Comment voyez-vous le futur du commerce coopératif et associé ?
Olivier Urrutia : Je le vois de façon assez optimiste ! J’ai envie de croire qu’un modèle qui existe depuis 150 ans et qui continue de se développer, jusqu’à représenter 32% du commerce en France, n’est pas simplement résilient, mais hyper performant.

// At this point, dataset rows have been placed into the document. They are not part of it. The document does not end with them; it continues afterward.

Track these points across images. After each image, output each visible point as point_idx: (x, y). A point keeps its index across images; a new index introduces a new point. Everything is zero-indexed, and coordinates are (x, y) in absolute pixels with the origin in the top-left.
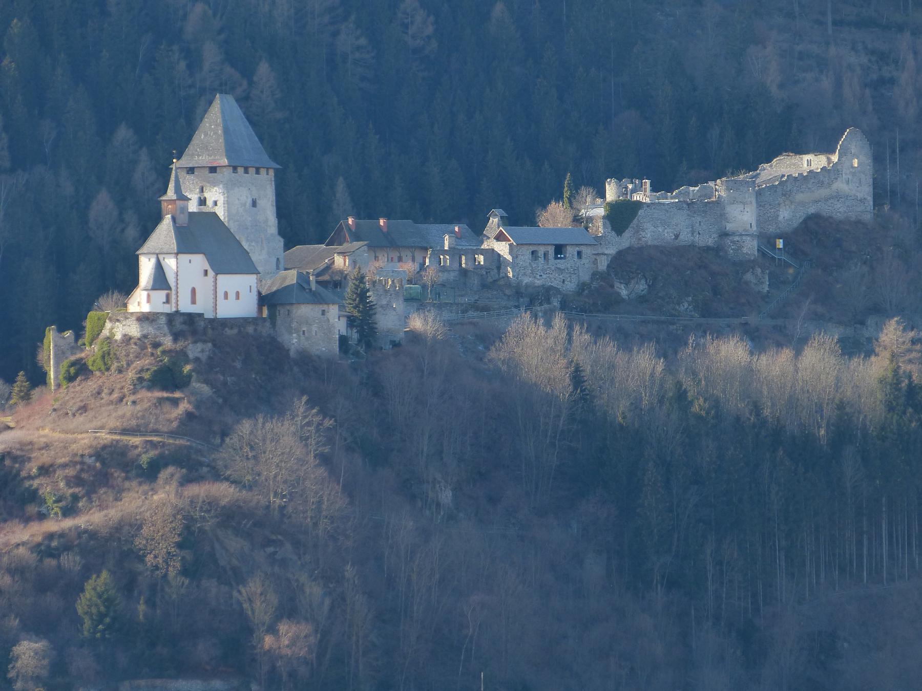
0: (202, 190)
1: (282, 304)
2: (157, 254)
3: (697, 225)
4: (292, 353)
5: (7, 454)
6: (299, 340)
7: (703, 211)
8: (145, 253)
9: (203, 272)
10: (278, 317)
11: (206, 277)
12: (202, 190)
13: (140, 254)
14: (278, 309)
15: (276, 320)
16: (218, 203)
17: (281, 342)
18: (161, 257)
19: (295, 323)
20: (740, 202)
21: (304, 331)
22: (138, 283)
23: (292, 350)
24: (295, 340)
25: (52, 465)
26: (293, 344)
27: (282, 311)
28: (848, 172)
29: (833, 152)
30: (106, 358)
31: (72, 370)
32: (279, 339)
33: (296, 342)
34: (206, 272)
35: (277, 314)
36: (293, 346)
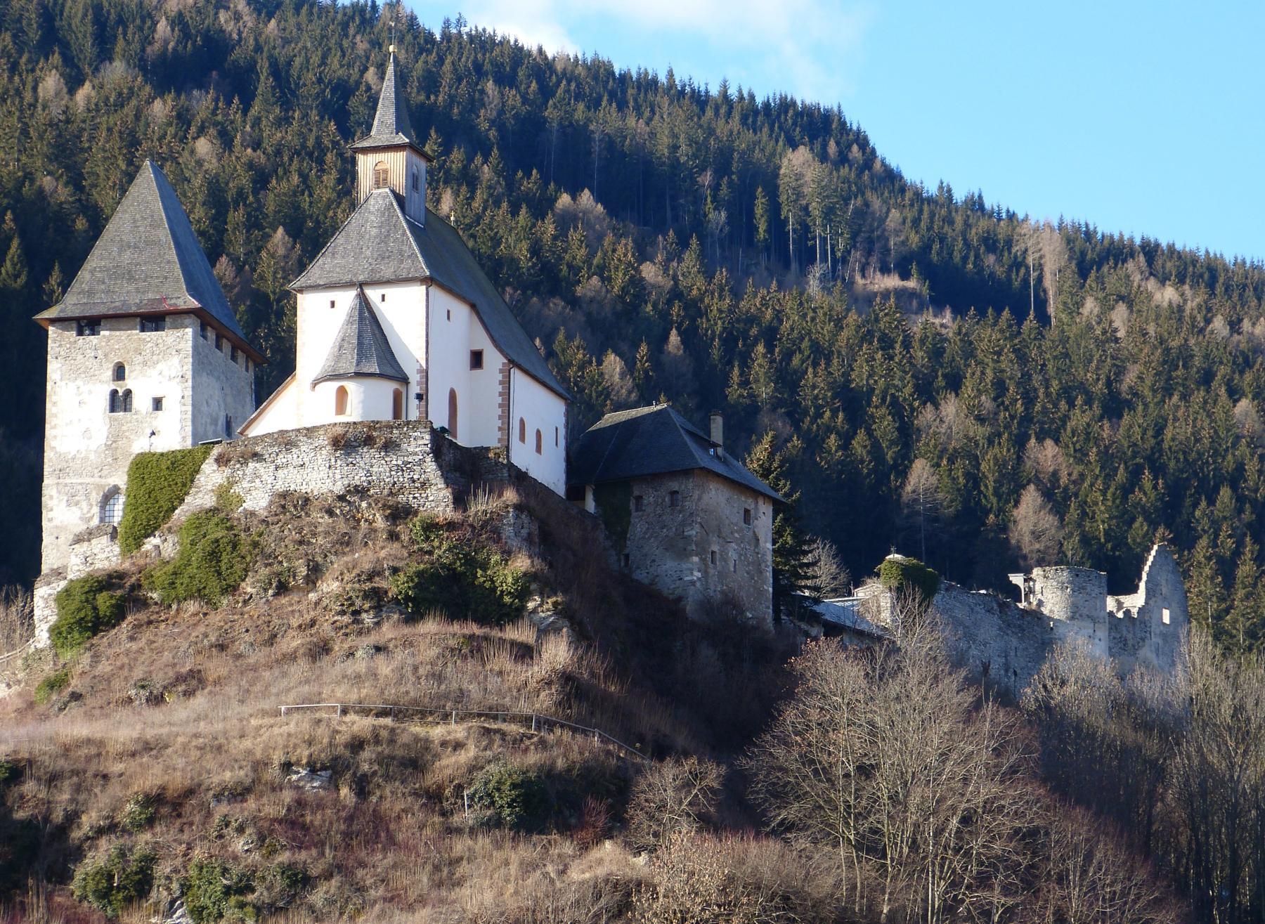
0: (119, 373)
1: (655, 478)
2: (361, 285)
3: (1012, 653)
4: (690, 608)
5: (16, 771)
6: (705, 574)
7: (1020, 626)
8: (320, 285)
9: (466, 359)
10: (634, 514)
11: (478, 372)
12: (119, 373)
13: (301, 290)
14: (636, 493)
15: (629, 523)
16: (164, 402)
17: (646, 581)
18: (373, 294)
19: (697, 527)
20: (1088, 616)
21: (713, 553)
22: (294, 368)
23: (690, 599)
24: (697, 574)
25: (190, 792)
26: (693, 583)
27: (650, 498)
28: (1158, 632)
29: (1133, 589)
30: (225, 558)
31: (104, 601)
32: (641, 576)
33: (699, 579)
34: (477, 359)
35: (632, 506)
36: (691, 590)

Il est rendu performant par des éléments concrets qui relèvent de son type d’organisation. Ce sont des entrepreneurs indépendants, propriétaires de leurs points de vente, qui y travaillent tous les jours et y sont totalement impliqués. On a alors affaire à des patrons hyper motivés qui sont non seulement les représentants de l’enseigne, mais aussi ses dirigeants. En effet, comme la coopérative appartient à ses adhérents, ils sont eux-mêmes acteurs de la politique de celle-ci. Cela apporte une forte proximité entre la gouvernance et le terrain qui ne sont pas déconnectés. Le commerce coopératif et associé permet donc une agilité, une réactivité et une mobilisation fortes, ce qui explique une grande partie du succès de ses enseignes.
Nous sommes dans un monde en profonde mutation. Dans ce contexte, ce modèle local qui fait la part belle à l’entrepreneuriat, l’autonomie et l’indépendance, sur la base des valeurs de solidarité, de mutualisation des besoins et de la démocratie d’entreprise avec le principe d’un individu égal une voix, est en phase avec un certain nombre d’attentes exprimées par les citoyens aujourd’hui. Pour ces raisons, le commerce coopératif et associé est autant un modèle du présent que du futur.